The highest turnout, perhaps unsurprisingly, was in authoritarian North Korea, where the government said almost no one missed the chance to vote. The enthusiasm in a system of ruthless control probably owes more to fear than any wish to express an opinion.
Such is the grip of democracy that only a handful of countries, including Qatar and Saudi Arabia, have no form of national-level vote. All others hold some kind of election, whether they be empty shows like Pyongyang’s ballot, fraudulent or at least partially compromised.
“Democracy has an appealing image of a system that gives people freedom and independence. So [countries such as] North Korea claim to be democratic republics to draw on this imagery,” said Russell Dalton, a political science professor at the University of California.
The relative success of countries that pioneered modern democracy have contributed to its popularity, said Pippa Norris, a professor with Harvard University’s John F. Kennedy School of Government.
“The good news is that the public does support democracy, but doesn’t always understand it in the way it is understood in the West,” Norris said. “They think of it as prosperity, peace, stability and an effective state.”
That enthusiasm can turn sour if governments struggle to make change. Elections imply accountability, but do not in themselves transform a nation’s finances or make its government more efficient.

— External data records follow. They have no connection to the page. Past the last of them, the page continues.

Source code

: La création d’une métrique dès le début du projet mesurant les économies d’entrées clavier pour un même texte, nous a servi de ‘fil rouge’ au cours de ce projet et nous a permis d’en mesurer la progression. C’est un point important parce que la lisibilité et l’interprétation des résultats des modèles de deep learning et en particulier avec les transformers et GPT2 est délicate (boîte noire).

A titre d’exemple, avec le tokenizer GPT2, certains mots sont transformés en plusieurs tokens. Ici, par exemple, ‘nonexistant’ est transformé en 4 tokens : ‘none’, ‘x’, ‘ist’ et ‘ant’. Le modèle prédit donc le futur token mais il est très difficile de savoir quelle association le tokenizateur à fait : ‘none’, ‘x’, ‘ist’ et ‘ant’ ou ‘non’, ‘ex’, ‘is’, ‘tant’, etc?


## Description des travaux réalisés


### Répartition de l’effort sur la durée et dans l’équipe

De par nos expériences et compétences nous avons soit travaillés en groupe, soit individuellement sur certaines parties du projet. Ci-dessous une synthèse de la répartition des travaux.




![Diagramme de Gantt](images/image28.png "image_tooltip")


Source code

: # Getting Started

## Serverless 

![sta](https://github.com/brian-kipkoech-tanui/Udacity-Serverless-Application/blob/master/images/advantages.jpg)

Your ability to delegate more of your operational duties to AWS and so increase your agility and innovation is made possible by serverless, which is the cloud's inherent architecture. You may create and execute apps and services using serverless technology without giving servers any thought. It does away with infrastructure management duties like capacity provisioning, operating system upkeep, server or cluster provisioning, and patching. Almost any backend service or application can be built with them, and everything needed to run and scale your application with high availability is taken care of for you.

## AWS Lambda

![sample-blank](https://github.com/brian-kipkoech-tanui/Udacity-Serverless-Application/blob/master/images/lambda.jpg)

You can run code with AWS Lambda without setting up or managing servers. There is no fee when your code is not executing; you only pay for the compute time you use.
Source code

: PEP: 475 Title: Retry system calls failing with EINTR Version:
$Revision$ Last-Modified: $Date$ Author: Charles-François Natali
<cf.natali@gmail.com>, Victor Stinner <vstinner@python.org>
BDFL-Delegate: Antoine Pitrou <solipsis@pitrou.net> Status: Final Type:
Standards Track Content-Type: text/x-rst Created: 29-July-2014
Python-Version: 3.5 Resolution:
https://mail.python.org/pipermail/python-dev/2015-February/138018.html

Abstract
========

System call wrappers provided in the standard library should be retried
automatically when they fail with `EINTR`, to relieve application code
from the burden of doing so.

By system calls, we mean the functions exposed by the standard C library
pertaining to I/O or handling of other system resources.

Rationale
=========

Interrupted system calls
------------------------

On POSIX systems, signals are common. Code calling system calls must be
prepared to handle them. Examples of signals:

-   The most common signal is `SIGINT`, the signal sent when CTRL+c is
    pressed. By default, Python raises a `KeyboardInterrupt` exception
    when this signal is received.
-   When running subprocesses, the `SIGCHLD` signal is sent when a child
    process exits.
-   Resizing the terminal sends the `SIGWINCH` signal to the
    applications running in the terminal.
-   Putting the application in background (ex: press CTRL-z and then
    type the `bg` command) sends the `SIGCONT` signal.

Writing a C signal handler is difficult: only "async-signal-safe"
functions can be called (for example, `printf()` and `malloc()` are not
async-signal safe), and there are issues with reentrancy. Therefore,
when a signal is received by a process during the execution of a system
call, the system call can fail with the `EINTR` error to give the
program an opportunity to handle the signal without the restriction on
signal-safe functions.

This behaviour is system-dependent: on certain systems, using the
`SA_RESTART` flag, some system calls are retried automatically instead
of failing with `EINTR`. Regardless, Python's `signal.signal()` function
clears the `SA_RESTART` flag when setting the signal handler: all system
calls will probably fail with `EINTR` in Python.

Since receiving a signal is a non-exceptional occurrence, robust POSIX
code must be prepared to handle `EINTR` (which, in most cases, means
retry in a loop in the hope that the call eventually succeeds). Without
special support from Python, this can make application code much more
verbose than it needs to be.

“People build tremendous hope into democracy, but to be able to deliver you need an effective state, as well as an effective election system,” Norris said.
The failure of leaders hampered by a lack of funds or real power is one of the main reasons that new democracies falter, she said, adding that worldwide democracy was “somewhat in recession” last year — a view backed by the Washington-based think tank Freedom House.
“For the eighth consecutive year, [we] recorded more declines in democracy worldwide than gains,” the 41st annual edition of its Freedom in the World report found, warning of serious setbacks in “large politically influential countries” including Egypt, Russia, Turkey and Indonesia, as well as of the rise of “modern authoritarianism.”
Violence and disease also undermine democracy, the election data showed, with low turnouts in Afghanistan, which has been battling an insurgency for years, and Liberia, which is grappling with Ebola. In the latter, health precautions including the strict separation of voters did little to reassure voters and only one in four showed up.
Turnout was also low in many of the Western nations that pioneered the idea of ordinary people choosing their leaders. In the US, only one-third of eligible voters took part in mid-term elections for the houses of the US Congress.
This disengagement — and the asceticism that drives it — is often seen as damaging to democratic governments that claim authority based on popular support. However, it can also be read as the ultimate triumph of a system that aims to give ordinary people information and power, Dalton said.
“Nations with a skeptical public actually have a more effective and accountable government because citizens press government to be responsive and perform,” he said. “All this is lost in the tendency of academics and political commentators to lament the allegiant, deferential citizen of the past. Assertive citizens make democratic politics more difficult and stressful, but it also makes for better democratic politics.”